Pastor Tim resisted the urge to speak, believing that silence could be as therapeutic as words, often more so. But when more than a minute passed, he tried an active listening technique he learned in his seminary counseling classes—restating what the person says in the form of a question. “You don’t know who you are?” Pastor Tim said.
The question shocked Leland out of his silence. It was as if he stuck his finger in a light socket. He became animated, electrified. His words came hot and fast. “I was ten, my brother thirteen, when mama took us away. Daddy was not a good man.” Leland told about hearing his mother’s screams and seeing bruises, sometimes blood. “She began sleeping with a gun under her pillow.” Pastor Tim raised his eyebrows. Leland continued, “She woke us up in the middle of the night and drove away with us and just a few of our things. She kept driving until daylight. We started a new life and never saw daddy again. She even had all of our names legally changed. I’ve been Leland Rogers so long now I can’t remember my old name.”
Leland explained how difficult it was for him deal with such trauma at a young age. “I . . . I used to wake up terrified . . . covered in sweat.” He spat out his words in a staccato rhythm as if he were coughing them up. “I’d bang my head against the wall . . . bang it until I’d pass out . . . and gouge my skin with my fingernails . . . until it bled.” He clawed his left forearm, mimicking his self-mutilation. Pastor Tim sat there listening carefully and nodding occasionally as Leland poured out his heart. Years of pain gushed out of him like water from a fire hydrant. He sobbed uncontrollably as he told about his older brother’s suicide and his mother’s death from cancer two years back.
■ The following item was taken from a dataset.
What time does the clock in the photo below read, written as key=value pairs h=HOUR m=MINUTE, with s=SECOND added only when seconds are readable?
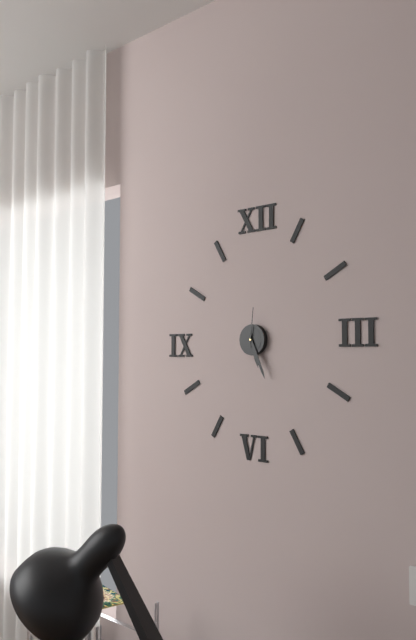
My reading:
h=5 m=26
He was bent over double now, almost in the fetal position, with his face buried in his hands. He began to shake and whimper like a small child.
Pastor Tim got up from his chair, knelt down in front of Leland, and put his arms around him. After a while Leland stopped whimpering. He took a deep breath and let out a sigh. Pastor Tim let go of him, got up slowly, and returned to his chair.
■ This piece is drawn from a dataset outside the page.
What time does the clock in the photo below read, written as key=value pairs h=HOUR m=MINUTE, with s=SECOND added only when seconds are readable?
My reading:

“I’ve been holding that in for a long time,” Leland confessed, mopping his wet face with a handkerchief.
“That’s quite a story,” Pastor Tim said. “I’m honored you’d trust me with it.”
Leland looked different. His face shone like Moses coming down from Mount Sinai, and there was a peaceful expression where earlier there had been tension and pain.
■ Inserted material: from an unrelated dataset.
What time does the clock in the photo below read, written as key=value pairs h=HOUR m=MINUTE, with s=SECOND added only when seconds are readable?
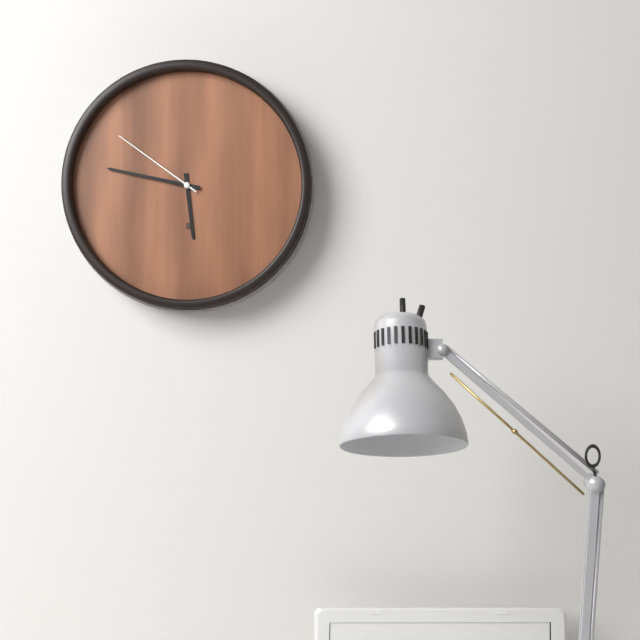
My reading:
h=5 m=47 s=51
Pastor Tim knew this breakthrough was only the beginning of what would no doubt be long journey of healing. He thought about making a referral to Dr. Ingram, a psychologist who worked with the Baptist association in town, but something kept tugging at his mind. “I’m just curious about one thing.”
“What’s that, pastor?”
“Why do you always sit up front in church, not with Linda and the kids?”
Leland’s brows knit together. He was thoughtful a moment, then looked into Pastor Tim’s eyes intently. “That’s where I had to sit every Sunday while my father preached.”
The two men sat together for a long time in silence.